Data extract:
────────────────────────────────────────

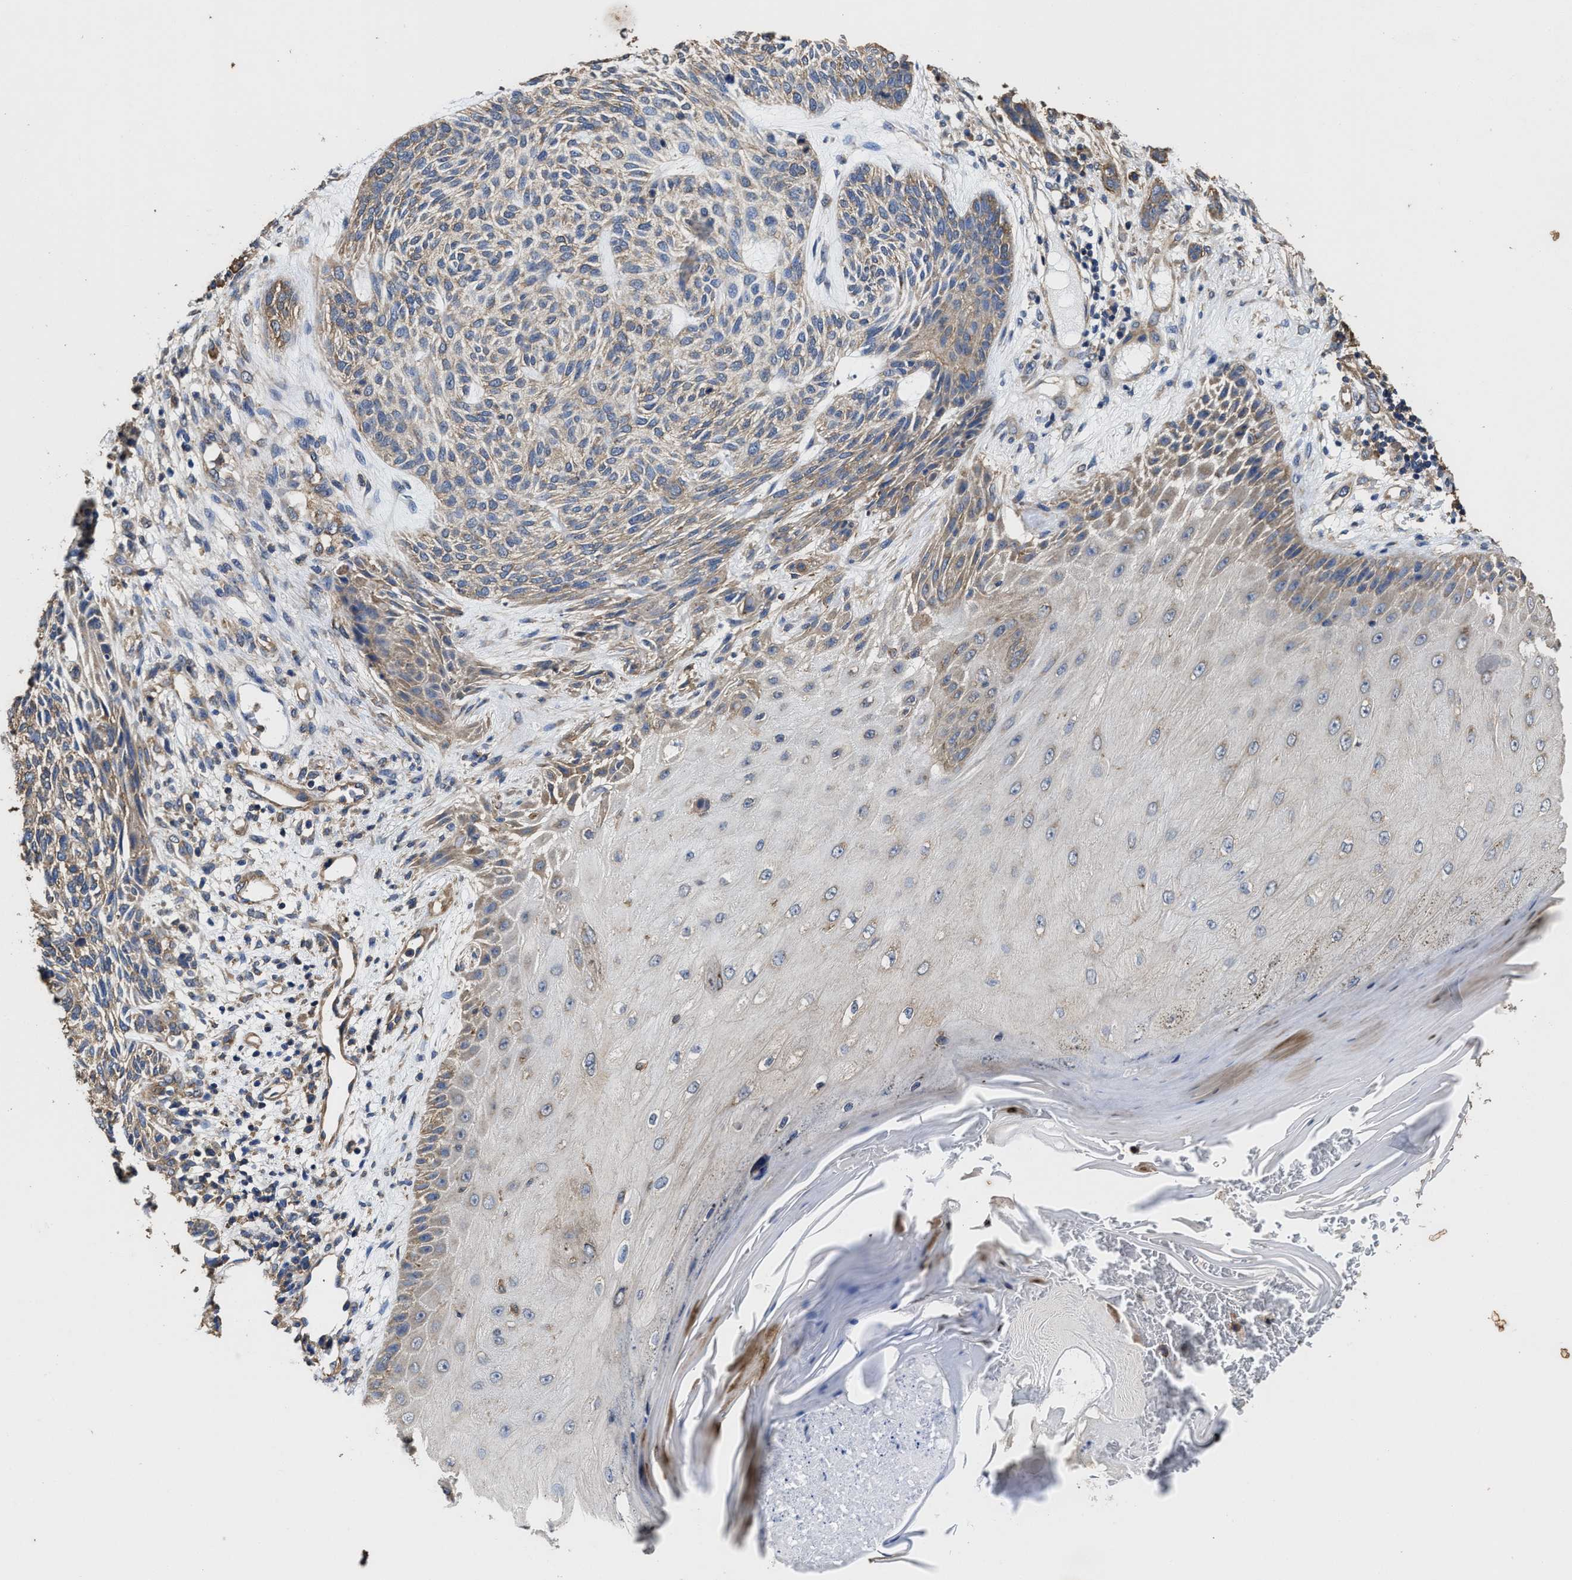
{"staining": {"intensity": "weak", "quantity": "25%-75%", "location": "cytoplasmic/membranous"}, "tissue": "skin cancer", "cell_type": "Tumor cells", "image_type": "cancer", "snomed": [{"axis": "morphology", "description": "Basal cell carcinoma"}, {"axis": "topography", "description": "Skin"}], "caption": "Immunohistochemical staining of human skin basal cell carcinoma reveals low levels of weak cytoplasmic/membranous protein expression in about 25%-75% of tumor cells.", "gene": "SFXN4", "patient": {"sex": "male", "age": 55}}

────────────────────────────────────────

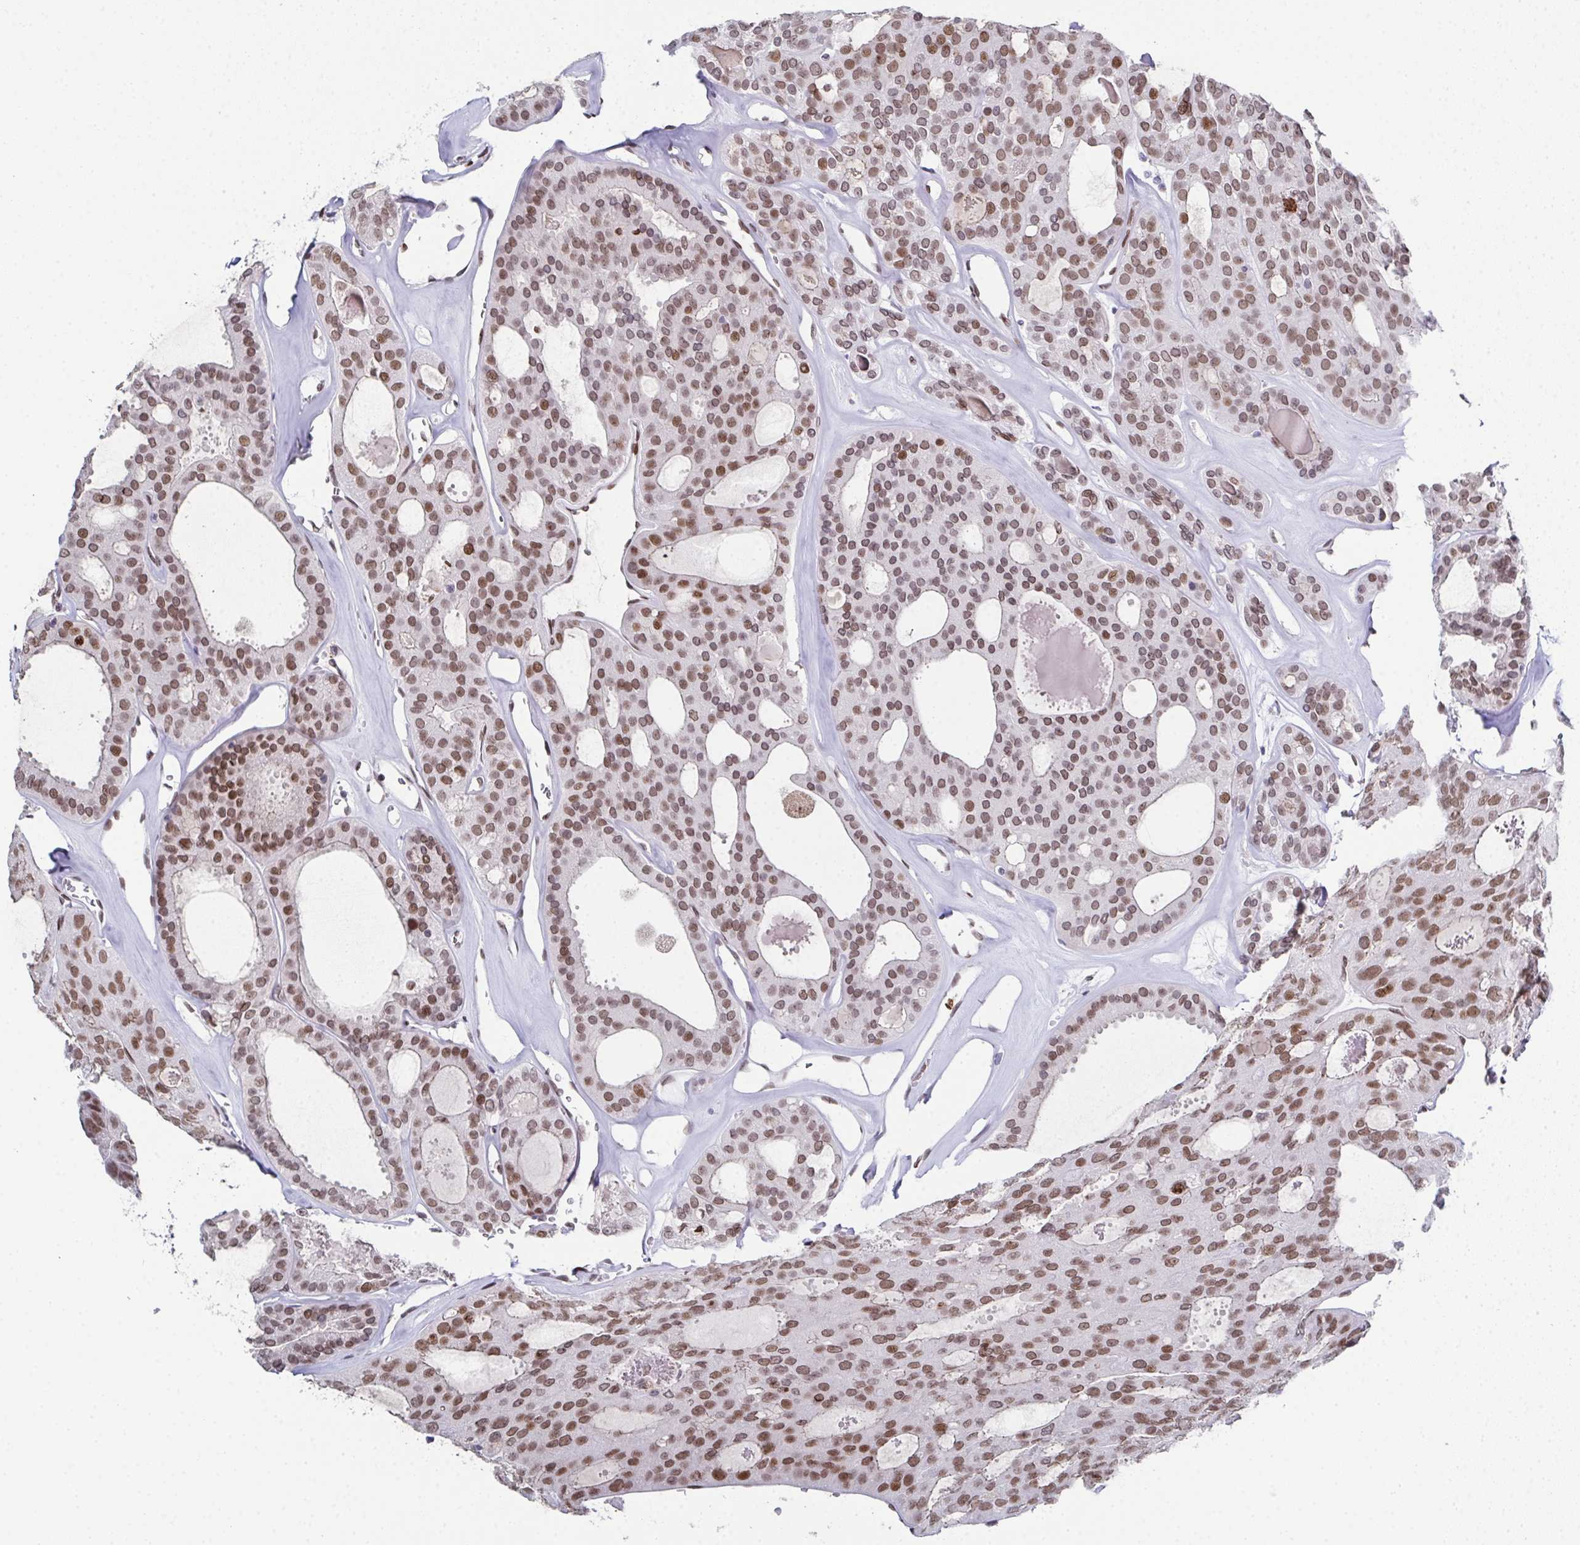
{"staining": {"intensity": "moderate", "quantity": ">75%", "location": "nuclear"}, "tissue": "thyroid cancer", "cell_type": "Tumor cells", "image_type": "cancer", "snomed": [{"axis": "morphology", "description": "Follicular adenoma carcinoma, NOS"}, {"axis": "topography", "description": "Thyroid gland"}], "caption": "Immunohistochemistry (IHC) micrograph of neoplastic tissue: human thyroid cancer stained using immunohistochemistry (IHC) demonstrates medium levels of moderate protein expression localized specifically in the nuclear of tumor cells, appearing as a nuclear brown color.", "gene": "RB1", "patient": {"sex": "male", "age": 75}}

────────────────────────────────────────

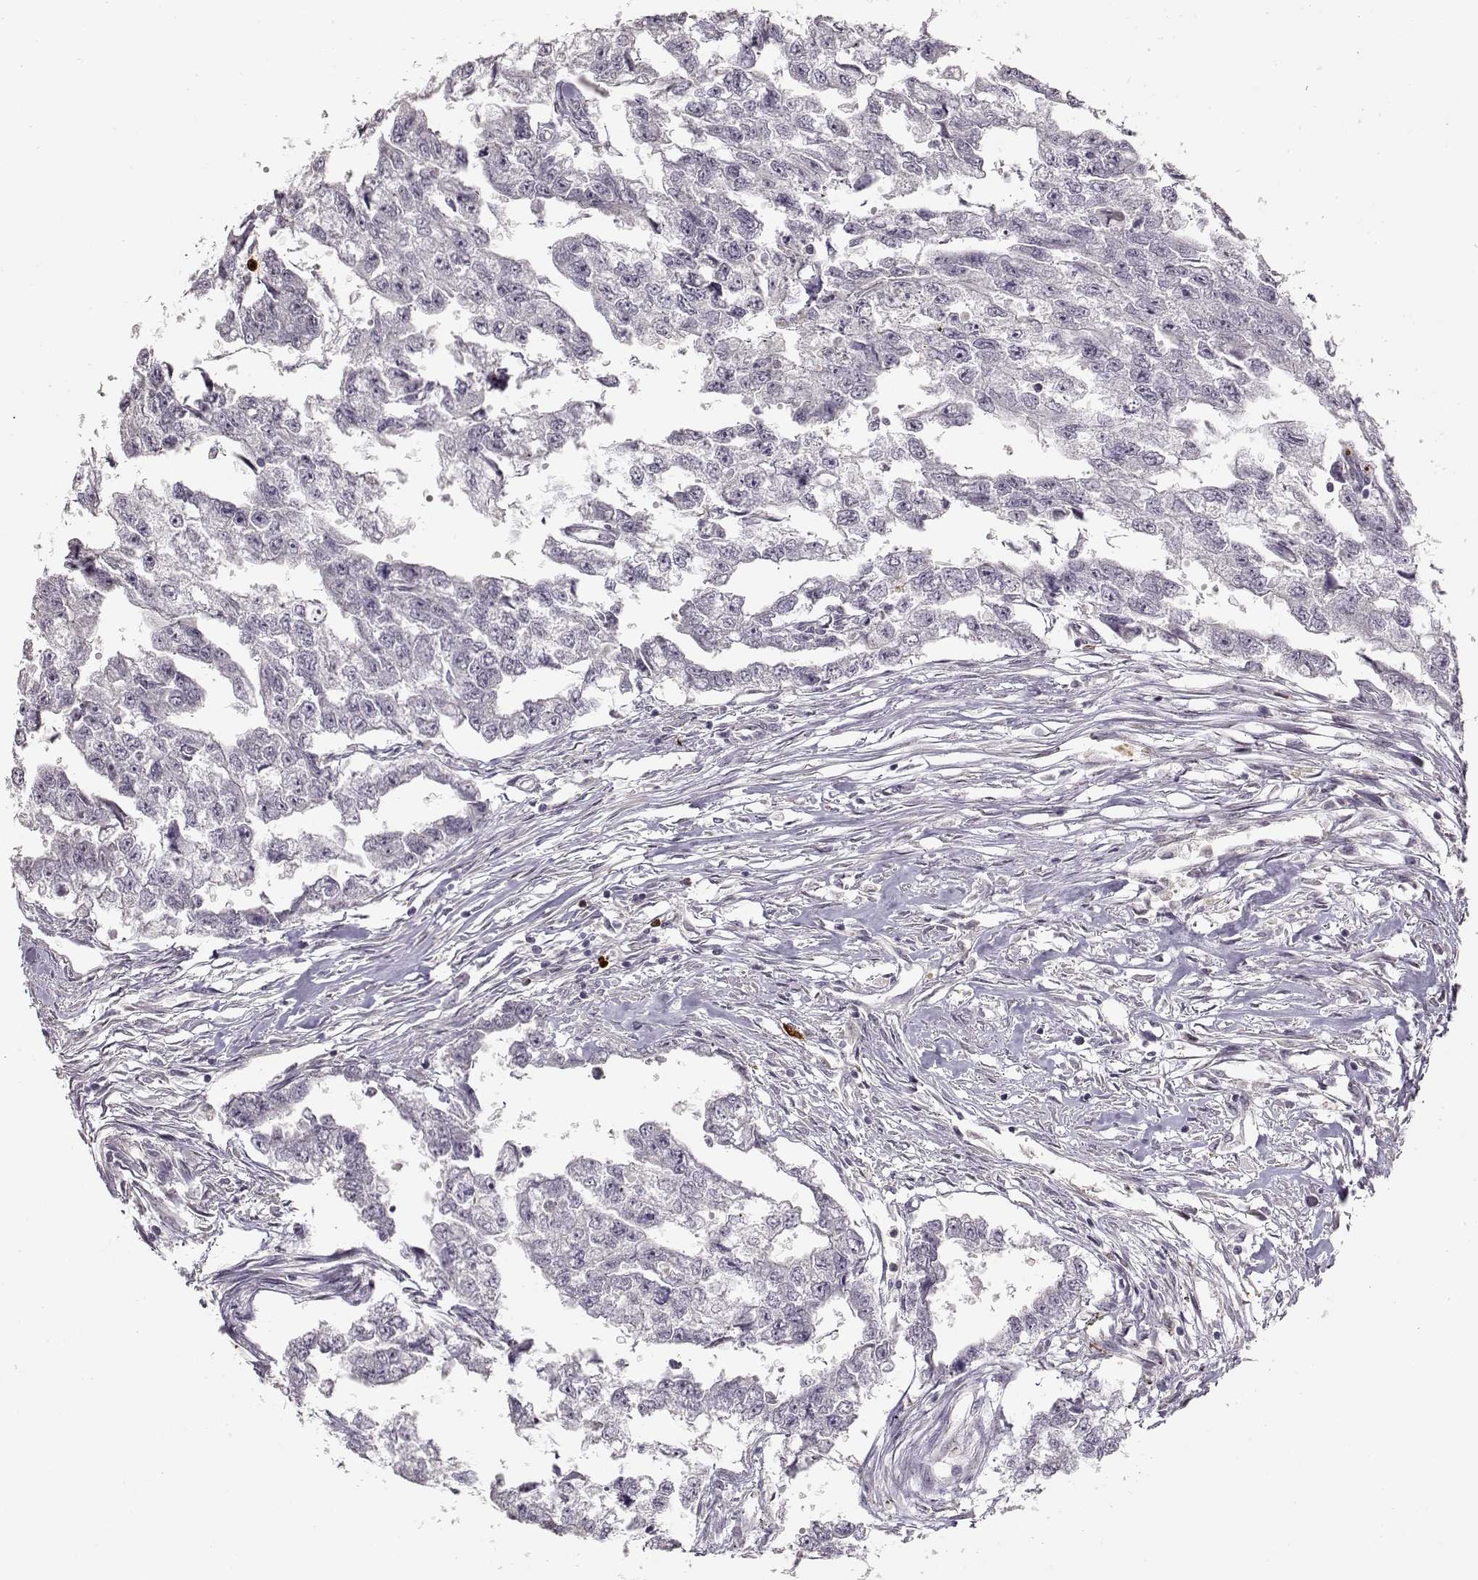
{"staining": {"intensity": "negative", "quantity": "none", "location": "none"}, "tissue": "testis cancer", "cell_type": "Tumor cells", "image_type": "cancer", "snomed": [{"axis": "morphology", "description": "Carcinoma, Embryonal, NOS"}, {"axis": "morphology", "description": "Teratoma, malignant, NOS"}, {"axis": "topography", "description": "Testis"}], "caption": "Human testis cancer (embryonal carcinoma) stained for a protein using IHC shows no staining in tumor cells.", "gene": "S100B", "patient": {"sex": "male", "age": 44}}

────────────────────────────────────────

Assignment: Using the listing above, gather each line that holds the string "stained" and copy it.

Task result:
{"staining": {"intensity": "moderate", "quantity": ">75%", "location": "nuclear"}, "tissue": "thyroid cancer", "cell_type": "Tumor cells", "image_type": "cancer", "snomed": [{"axis": "morphology", "description": "Follicular adenoma carcinoma, NOS"}, {"axis": "topography", "description": "Thyroid gland"}], "caption": "Immunohistochemistry (IHC) micrograph of neoplastic tissue: human thyroid cancer stained using immunohistochemistry (IHC) demonstrates medium levels of moderate protein expression localized specifically in the nuclear of tumor cells, appearing as a nuclear brown color.", "gene": "RB1", "patient": {"sex": "male", "age": 75}}
{"staining": {"intensity": "negative", "quantity": "none", "location": "none"}, "tissue": "testis cancer", "cell_type": "Tumor cells", "image_type": "cancer", "snomed": [{"axis": "morphology", "description": "Carcinoma, Embryonal, NOS"}, {"axis": "morphology", "description": "Teratoma, malignant, NOS"}, {"axis": "topography", "description": "Testis"}], "caption": "Human testis cancer (embryonal carcinoma) stained for a protein using IHC shows no staining in tumor cells.", "gene": "S100B", "patient": {"sex": "male", "age": 44}}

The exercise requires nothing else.